Iran country profile - overview
- 14 July 2015
- From the section Middle East
Iran became an Islamic republic in 1979, when the monarchy was overthrown and clerics assumed political control under supreme leader Ayatollah Khomeini.
The Iranian revolution put an end to the rule of the Shah, who had alienated powerful religious, political and popular forces with a programme of modernization and Westernization coupled with heavy repression of dissent.
Persia, as Iran was known before 1935, was one of the greatest empires of the ancient world, and the country has long maintained a distinct cultural identity within the Islamic world by retaining its own language and adhering to the Shia interpretation of Islam.
In 2002, US President George W Bush declared Iran as part of an "axis of evil". While Mr Bush's successor, Barack Obama, adopted a less abrasive tone, Washington long continued to accuse Iran of trying to develop nuclear weapons.
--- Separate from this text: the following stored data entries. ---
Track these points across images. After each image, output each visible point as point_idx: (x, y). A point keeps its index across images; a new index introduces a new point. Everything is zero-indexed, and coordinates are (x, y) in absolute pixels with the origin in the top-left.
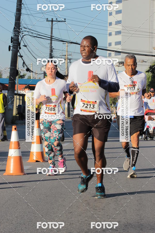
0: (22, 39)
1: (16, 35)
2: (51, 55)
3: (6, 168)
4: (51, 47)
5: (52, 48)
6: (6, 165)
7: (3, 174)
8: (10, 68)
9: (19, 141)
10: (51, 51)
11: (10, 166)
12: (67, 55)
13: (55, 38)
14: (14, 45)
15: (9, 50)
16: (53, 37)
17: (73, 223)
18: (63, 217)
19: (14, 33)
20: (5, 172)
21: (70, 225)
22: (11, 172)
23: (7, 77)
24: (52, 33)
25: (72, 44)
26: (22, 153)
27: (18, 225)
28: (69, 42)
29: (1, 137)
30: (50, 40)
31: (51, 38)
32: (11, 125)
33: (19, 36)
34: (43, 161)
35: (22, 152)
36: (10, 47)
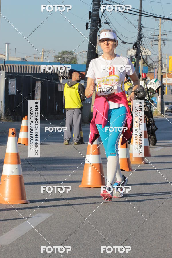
0: (103, 14)
1: (95, 9)
2: (140, 34)
3: (82, 179)
4: (140, 24)
5: (142, 26)
6: (82, 174)
7: (79, 185)
8: (88, 51)
9: (99, 144)
10: (141, 29)
11: (87, 176)
12: (160, 35)
13: (145, 13)
14: (93, 22)
15: (87, 28)
16: (143, 11)
17: (167, 250)
18: (155, 242)
19: (93, 7)
20: (81, 184)
21: (164, 252)
22: (89, 184)
23: (84, 63)
24: (141, 6)
25: (167, 20)
26: (103, 160)
27: (97, 251)
28: (163, 18)
29: (78, 139)
30: (139, 15)
31: (141, 13)
32: (88, 123)
33: (99, 11)
34: (129, 170)
35: (102, 158)
36: (88, 25)
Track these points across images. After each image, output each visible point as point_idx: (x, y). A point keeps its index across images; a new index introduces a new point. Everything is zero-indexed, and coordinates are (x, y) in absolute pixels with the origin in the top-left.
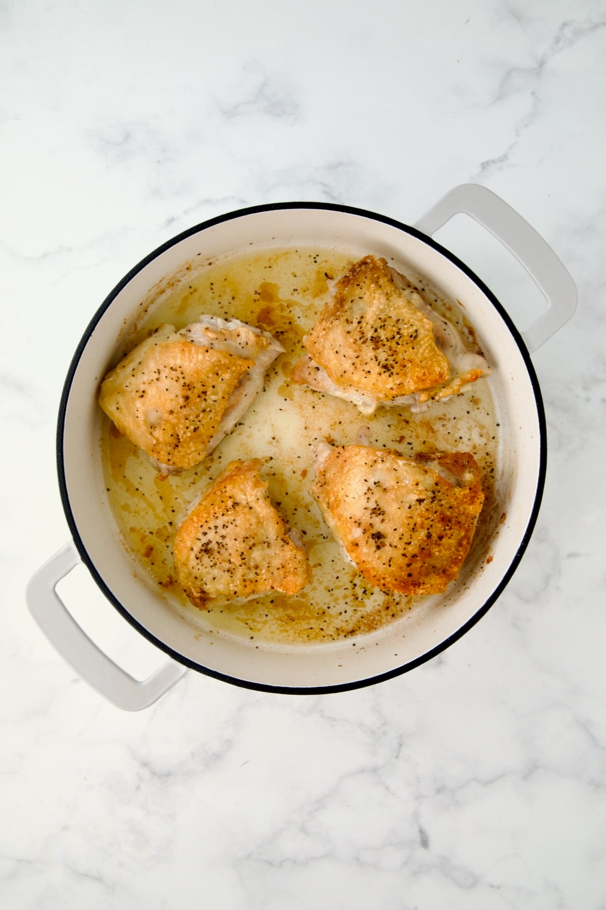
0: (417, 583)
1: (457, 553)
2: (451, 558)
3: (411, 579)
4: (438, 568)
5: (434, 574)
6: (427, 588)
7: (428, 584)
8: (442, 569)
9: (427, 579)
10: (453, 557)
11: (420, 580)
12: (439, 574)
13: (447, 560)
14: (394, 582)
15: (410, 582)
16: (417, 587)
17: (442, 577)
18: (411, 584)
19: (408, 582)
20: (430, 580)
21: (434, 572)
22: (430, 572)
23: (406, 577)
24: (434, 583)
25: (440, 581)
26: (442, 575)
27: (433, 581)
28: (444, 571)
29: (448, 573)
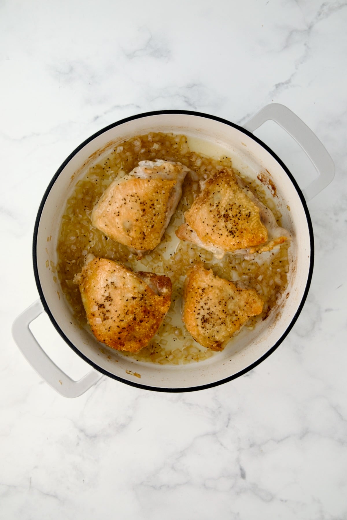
0: (123, 344)
1: (150, 332)
2: (146, 334)
3: (119, 341)
4: (137, 338)
5: (133, 341)
6: (128, 348)
7: (129, 346)
8: (139, 339)
9: (129, 343)
10: (147, 334)
11: (124, 343)
12: (136, 342)
13: (143, 335)
14: (109, 340)
15: (118, 343)
16: (122, 346)
17: (138, 344)
18: (119, 344)
19: (118, 342)
20: (131, 344)
21: (134, 340)
22: (131, 339)
23: (117, 339)
24: (132, 346)
25: (136, 346)
26: (138, 342)
27: (132, 345)
28: (140, 341)
29: (142, 342)
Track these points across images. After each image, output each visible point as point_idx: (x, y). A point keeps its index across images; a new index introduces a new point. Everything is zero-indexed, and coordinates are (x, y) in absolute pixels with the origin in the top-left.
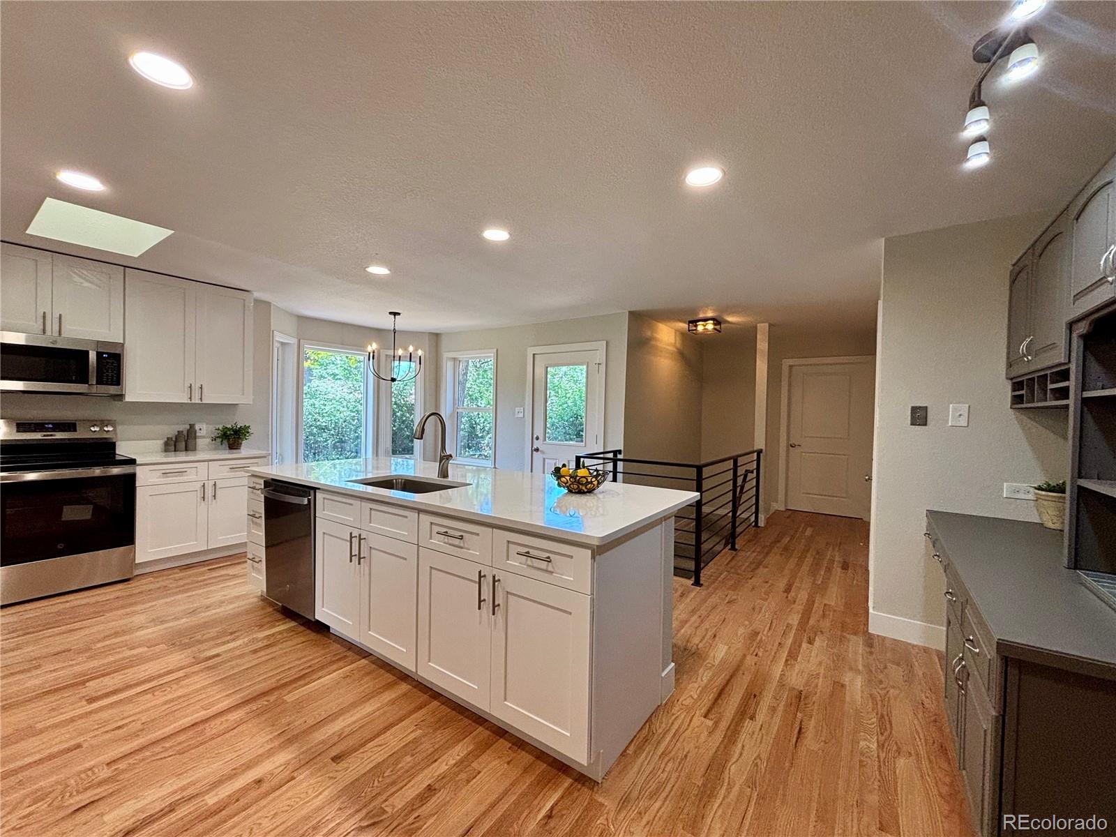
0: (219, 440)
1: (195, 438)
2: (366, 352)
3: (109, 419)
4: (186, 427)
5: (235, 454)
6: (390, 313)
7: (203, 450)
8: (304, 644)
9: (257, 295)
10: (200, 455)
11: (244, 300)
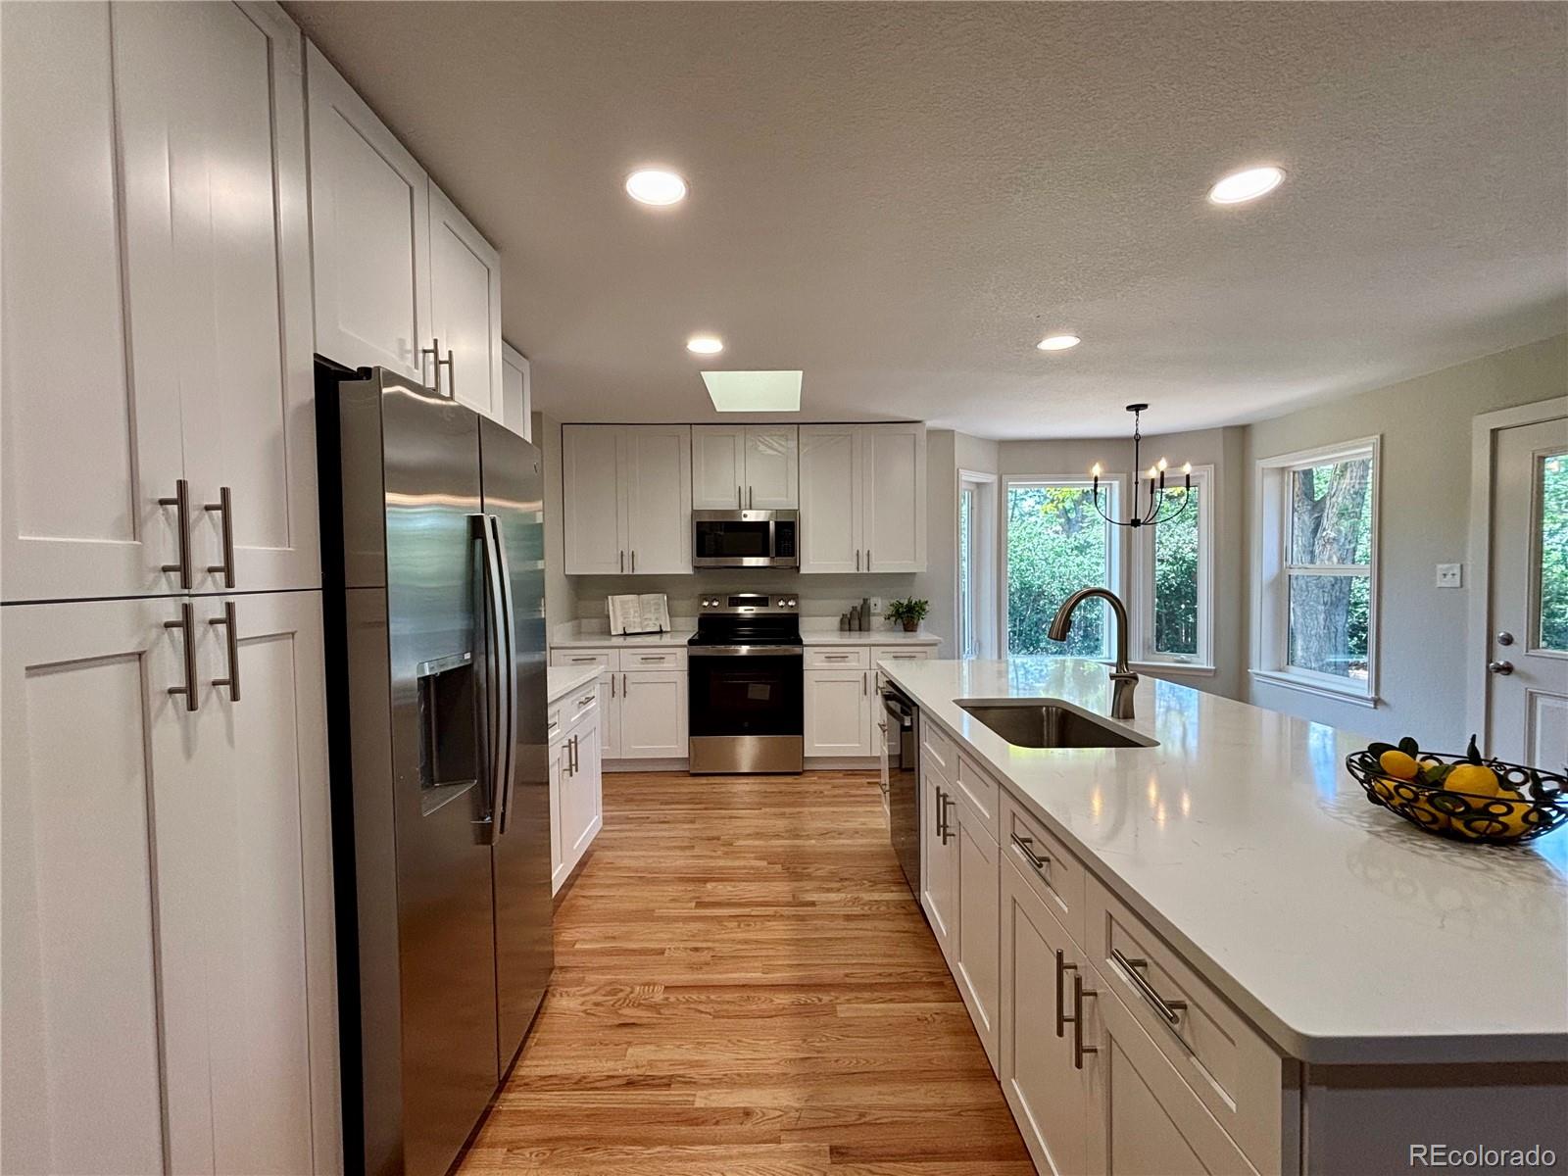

Iran, which built its first atomic power station - at Bushehr, in the south of the country - with Russian help, insisted its nuclear ambitions were peaceful. Mahmoud Ahmadinejad, who was president from 2005 to 2013, maintained that Iran had an "inalienable right" to produce nuclear fuel.
Negotiations between Iran and six world powers - UN Security Council members US, UK, France, China and Russia, plus Germany - began in 2006 but did not produce an agreement until July 2015.
By 2010, the UN had imposed four rounds of sanctions on Iran in a bid to apply pressure on Tehran over the nuclear issue. The EU, US, Japan and South Korea also imposed their own sanctions on the country.
One of the most hard-hitting parts of the sanctions regime was the EU's ban on Iranian oil imports, which came into force in 2012. As the EU had until then received 20% of Iran's oil exports, this had a significant effect on the country's economy.
Iran has an abundance of energy resources - substantial oil reserves and natural gas reserves second only to those of Russia - and the targeting of this key sector, which had accounted for a large part of the state revenue, combined with Iran's isolation from the international banking system, caused the currency, the rial, to plummet in value. This in turn led to runaway inflation, and sent the prices of basic foodstuffs and fuel soaring.
Iran has been led by a highly conservative clerical elite since 1979, but appeared to be entering another era of political and social transformation with the victory of the liberals in parliamentary elections in 2000.
But the reformists, kept on the political defensive by powerful conservatives in the government and judiciary, failed to make good on their promises.
Former President Mohammad Khatami's support for greater social and political freedoms made him popular with the young - an important factor as around half of the population is under 25.
But his relatively liberal ideas put him at odds with the supreme leader, Ayatollah Khamenei, and with hardliners reluctant to lose sight of established Islamic traditions.
The elections of June 2005 dealt a blow to the reformists when Mahmoud Ahmadinejad, Tehran's ultra-conservative mayor, became president.
Mr Ahmadinejad's controversial re-election in June 2009 and the violent suppression of subsequent opposition protests further widened the rift between conservatives and reformists within Iran's political establishment.
Hopes for more fruitful engagement with the rest of the world rose with the election of self-proclaimed moderate Hassan Rouhani to the presidency in 2013. Mr Rouhani declared soon after his election that although it was "good for centrifuges to operate", it was also important that "the wheels of industry" be kept turning.
With the domestic divide between moderates and hardliners continuing to represent a deep fault-line in Iranian society, Mr Rouhani's political survival came to be seen as very much dependent on the Iranian negotiating team's ability to strike a lasting deal with world powers over the nuclear issue.